Copy word for word the stretch of the Victory Extra broadcast passage from "Mauldin's cartoons in" through "to come home.".

PAGE EXCERPT
*** Block opens ***

The irony of the broadcast is that the one man who should have been the host that night wasn't there. He was in England and couldn't get back in time, so Bob Hope missed what might have been the biggest show of his career. Bing Crosby hosted the "Victory Extra."

It's impossible to describe the emotion running through the crowd in Los Angeles that night. You just have to hear the broadcast (which is available on an MP3 disc through OTRCAT.com, as well as some other places). The war had ended so abruptly that the reality of the moment hadn't caught up with them yet -- you can tell that they can't believe it's really happening. They sound giddy. Crosby and Sinatra do a comedy bit together, and Sinatra gets so carried away by emotion that, after he sings "The House I Live In," he kisses Bing Crosby on stage -- and the crowd goes crazy. Crosby's deadpan reply is priceless: "I won't wash my face for days."

They had so many stars who wanted to be a part of the broadcast they didn't know what to do with them all, so at one point they just had a parade of movie and radio stars come up to the mike, identify themselves, and say just a sentence or two. With the benefit of hindsight it's unbearably poignant to hear these glamorous stars, voices filled with emotion, saying things like: "The world's rejoicing tonight. We've built a victory -- now we can build a peace!"

And then someone steps up to the microphone who wasn't a movie star, but who at that moment might have seemed bigger than all the stars put together.

Most young people have no idea who Bill Mauldin was, but during World War II, and for many years to come, he was one of the most important voices of his time. Mauldin was the first man to win the Pulitzer Prize for cartoons (the youngest person ever to win it at that time), and if you want to know what it was really like to fight World War II, all you have to do is look at the cartoons of Bill Mauldin. His soldiers aren't the larger-than-life "greatest generation" heroes that people like Tom Brokaw would have you believe fought that war. His dogfaces are dirty, smelly, and doing an unpleasant job any way they can so they go home. One of my favorite Mauldin cartoons shows Willie (one of his two most famous characters, Willie and Joe), standing in front of a medic's table. The medic has a medal out in front of him and Willie says, "Just gimme a coupla aspirin. I already got a Purple Heart."

Mauldin's cartoons in "Stars and Stripes" were so squalid, and depicted American GIs is such a realistic manner (bitching about officers, using profanity and knowing that dry socks are more important than almost anything else with the possible exception of alcohol), that no less than General George Patton wanted him fired, because he thought Mauldin's cartoons were bad for morale. General Eisenhower refused to allow it, because the soldiers in the field loved Mauldin's cartoons for the same reason that Patton hated them -- they told the truth about what a filthy, disgusting job fighting a war really is. All Willie and Joe want to do is grab the nearest bottle of booze and get as drunk as they can, and they're just praying that one day they'll be able to come home.

*** Block closes ***

ENTRIES PROVIDED
*** Block opens ***

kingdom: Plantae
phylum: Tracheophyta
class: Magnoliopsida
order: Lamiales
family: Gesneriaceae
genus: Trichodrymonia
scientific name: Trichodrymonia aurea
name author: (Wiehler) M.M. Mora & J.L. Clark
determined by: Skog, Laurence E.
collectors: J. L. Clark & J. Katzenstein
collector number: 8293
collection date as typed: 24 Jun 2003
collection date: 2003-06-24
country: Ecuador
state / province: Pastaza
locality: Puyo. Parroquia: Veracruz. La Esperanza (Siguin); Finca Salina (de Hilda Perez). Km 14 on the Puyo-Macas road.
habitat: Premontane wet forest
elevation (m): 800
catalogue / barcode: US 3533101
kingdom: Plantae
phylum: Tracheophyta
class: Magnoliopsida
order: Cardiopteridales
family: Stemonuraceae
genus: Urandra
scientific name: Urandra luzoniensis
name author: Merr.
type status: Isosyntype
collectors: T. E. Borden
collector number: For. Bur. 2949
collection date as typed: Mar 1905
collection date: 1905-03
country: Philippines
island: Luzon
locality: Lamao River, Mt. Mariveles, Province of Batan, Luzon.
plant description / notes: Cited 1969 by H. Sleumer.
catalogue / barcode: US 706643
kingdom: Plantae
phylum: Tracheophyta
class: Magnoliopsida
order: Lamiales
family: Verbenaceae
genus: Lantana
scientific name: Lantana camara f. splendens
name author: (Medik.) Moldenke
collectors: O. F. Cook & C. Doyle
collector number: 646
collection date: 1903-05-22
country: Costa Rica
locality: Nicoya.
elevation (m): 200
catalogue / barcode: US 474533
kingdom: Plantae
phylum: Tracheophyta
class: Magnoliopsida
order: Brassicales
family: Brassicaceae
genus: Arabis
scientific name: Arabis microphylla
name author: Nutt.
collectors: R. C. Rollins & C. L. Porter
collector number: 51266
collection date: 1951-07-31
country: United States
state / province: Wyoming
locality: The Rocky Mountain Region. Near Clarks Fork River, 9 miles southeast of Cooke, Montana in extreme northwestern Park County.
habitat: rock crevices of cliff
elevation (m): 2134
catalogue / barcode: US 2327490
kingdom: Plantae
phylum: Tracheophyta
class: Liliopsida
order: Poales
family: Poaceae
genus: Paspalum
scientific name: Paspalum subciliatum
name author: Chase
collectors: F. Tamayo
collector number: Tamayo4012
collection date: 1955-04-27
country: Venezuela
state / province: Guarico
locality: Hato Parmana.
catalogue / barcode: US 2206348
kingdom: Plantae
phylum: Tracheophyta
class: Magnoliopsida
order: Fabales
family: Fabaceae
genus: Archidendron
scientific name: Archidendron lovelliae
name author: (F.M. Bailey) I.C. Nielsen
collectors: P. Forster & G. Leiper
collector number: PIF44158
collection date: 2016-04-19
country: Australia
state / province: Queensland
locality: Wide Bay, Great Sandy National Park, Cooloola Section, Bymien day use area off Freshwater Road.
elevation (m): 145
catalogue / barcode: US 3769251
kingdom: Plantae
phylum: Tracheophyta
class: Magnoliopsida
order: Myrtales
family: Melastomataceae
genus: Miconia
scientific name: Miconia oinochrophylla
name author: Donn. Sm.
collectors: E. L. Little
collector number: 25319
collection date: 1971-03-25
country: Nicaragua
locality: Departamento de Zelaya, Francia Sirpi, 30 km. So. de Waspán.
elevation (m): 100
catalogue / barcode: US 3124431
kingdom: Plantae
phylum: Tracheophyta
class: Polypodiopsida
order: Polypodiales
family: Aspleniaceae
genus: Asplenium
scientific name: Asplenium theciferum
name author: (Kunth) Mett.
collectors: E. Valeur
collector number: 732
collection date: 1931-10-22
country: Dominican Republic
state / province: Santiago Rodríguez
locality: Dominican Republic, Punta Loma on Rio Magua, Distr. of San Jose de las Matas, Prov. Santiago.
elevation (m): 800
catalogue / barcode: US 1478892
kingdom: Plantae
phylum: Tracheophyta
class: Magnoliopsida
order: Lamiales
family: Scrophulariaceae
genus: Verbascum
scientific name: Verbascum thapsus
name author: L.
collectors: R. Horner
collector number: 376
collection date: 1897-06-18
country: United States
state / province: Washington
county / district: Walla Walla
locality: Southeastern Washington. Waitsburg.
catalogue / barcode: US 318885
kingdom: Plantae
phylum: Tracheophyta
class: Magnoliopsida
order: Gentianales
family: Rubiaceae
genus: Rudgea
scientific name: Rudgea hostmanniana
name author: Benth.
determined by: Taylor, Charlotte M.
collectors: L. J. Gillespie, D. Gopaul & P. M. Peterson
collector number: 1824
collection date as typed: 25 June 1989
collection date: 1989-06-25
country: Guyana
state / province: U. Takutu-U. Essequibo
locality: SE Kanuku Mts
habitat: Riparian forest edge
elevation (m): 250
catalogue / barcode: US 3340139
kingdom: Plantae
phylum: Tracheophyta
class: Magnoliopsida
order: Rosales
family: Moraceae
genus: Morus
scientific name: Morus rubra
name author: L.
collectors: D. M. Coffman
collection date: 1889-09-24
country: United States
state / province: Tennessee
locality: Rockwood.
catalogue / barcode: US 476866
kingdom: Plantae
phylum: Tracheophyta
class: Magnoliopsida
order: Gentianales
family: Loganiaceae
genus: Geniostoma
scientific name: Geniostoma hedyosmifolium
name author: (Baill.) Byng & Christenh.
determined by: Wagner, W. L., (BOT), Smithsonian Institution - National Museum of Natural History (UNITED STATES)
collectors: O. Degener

*** Block closes ***

EXERCISE ANSWER
Mauldin's cartoons in "Stars and Stripes" were so squalid, and depicted American GIs is such a realistic manner (bitching about officers, using profanity and knowing that dry socks are more important than almost anything else with the possible exception of alcohol), that no less than General George Patton wanted him fired, because he thought Mauldin's cartoons were bad for morale. General Eisenhower refused to allow it, because the soldiers in the field loved Mauldin's cartoons for the same reason that Patton hated them -- they told the truth about what a filthy, disgusting job fighting a war really is. All Willie and Joe want to do is grab the nearest bottle of booze and get as drunk as they can, and they're just praying that one day they'll be able to come home.